Now move on and spray your furniture, carpets and fabrics with a deodorizer such as febreeze. You can also purchase a spray specifically for removing skunk odor from fabrics at most home improvement stores and use bleach and water to clean any surfaces that can tolerate bleach. If the smell is still not removed from your carpets and upholstery then you must steam clean them (more work).

Lastly change the filter on your furnace. This will prevent any trapped smells from re-circulating throughout your home.


----------



## oh'mike (Sep 18, 2009)

Skunk-Off Shampoo: Thornell Corporation

This stuff works-----call them and explain the situation---if anyone can kill the smell I believe they can.

Also call the insurance company---lock them into the house until they agree to pay the claim.:whistling2: :laughing:


----------



## PAbugman (Jun 29, 2010)

If the odor is in the drywall, carpeting, flooring, insulation, etc you will most likely need a professional service much like the guys that deodorize after fires, dead bodies, unusual cases. 

Oh Mikes's idea to call in insurance company is a good one; read your policy prior so as to educate yourself.

Let's us know how you make out.


----------



## boman47k (Aug 25, 2006)

> Then wash any pets that are inside the home by mixing into a bucket ¼ cup of baking soda with a *full bottle of peroxide* and a few drops of dish soap


I know this an old thread, but whats the wife gonna say when her black poodle is no longer black?


----------



## Jackofall1 (Dec 5, 2010)

boman47k said:


> I know this an old thread, but whats the wife gonna say when her black poodle is no longer black?

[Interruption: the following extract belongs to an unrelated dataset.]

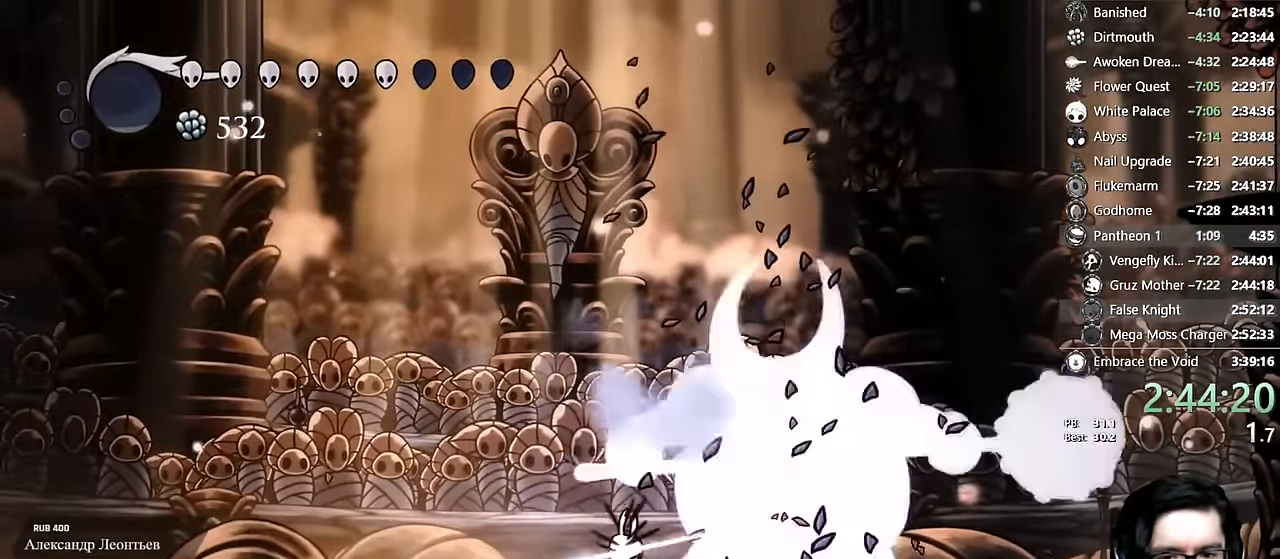
Gameplay with a controller (Xbox layout); each line is a JSON object with the inputs held at the frame after it (dt_ms = milliseconds from this image to that frame). "events" lists button and stick changes between this image and that frame as [ms after this image, input, new state], when the widget could be followed in between. Not read: L3 R3.
{"dt_ms": 500, "buttons": ["DPAD_RIGHT"], "left_stick": "center", "right_stick": "center"}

Ah cuck cuck cuck........:laughing:


----------



## boman47k (Aug 25, 2006)

If I bleached the dog..... :laughing:


----------



## MsDebbieP (Jan 27, 2011)

We had a HEAVY skunk smell in our house last fall. I tried the vinegar method. Not much luck. Then I found a anti-scent product in the hunting section at Walmart. I don't know if it was a coincidence or not but the aroma was gone the day after I sprayed the house with it.


----------



## boman47k (Aug 25, 2006)

Maybe it was something that broke ensymes down like oxyclean?


----------



## MsDebbieP (Jan 27, 2011)

http://www.wildlife.com/Products/Sc...oductDetail/tabid/83/ProductID/6/Default.aspx this is the product that I used.


----------



## noquacks (Jun 5, 2010)

Yup...old thread, but may be useful still......dont waster your money on an exterminator. Buy 10% ammonium hydroxide at Ace and pour generously around suspect areas. repeat as odor subsides, as ammonia evaporated quickly. Maybe pour it in a plastic gallon with top cut off, so evap[oration is slower. No animal will be able to withstand ammonia for more than 5 minutes. 

Skumk has a powerful ooze called mercapto ethanol. Marcaptans are one of the most powerful odors in the chemical world. In Fact, so much that category of compound is used in only about 8 parts per million for addding odor for safety in propane/home natural gas......


----------



## boman47k (Aug 25, 2006)

I used an ammonia product a few times to clean pet spots. I had to do it several times in the same area. 

I later read the ammonia, since urine has ammonia in it or something to that effect, in the product may have been confusing my little dog into thinking another dog had urinated in its territory. Thus my little dog would just keep marking its territory.

May be a little off subject, just thought some may find it interesting and something to think about if you have an inside dog.

I guess deal with the skunk smell first and foremost then deal with any pets.


----------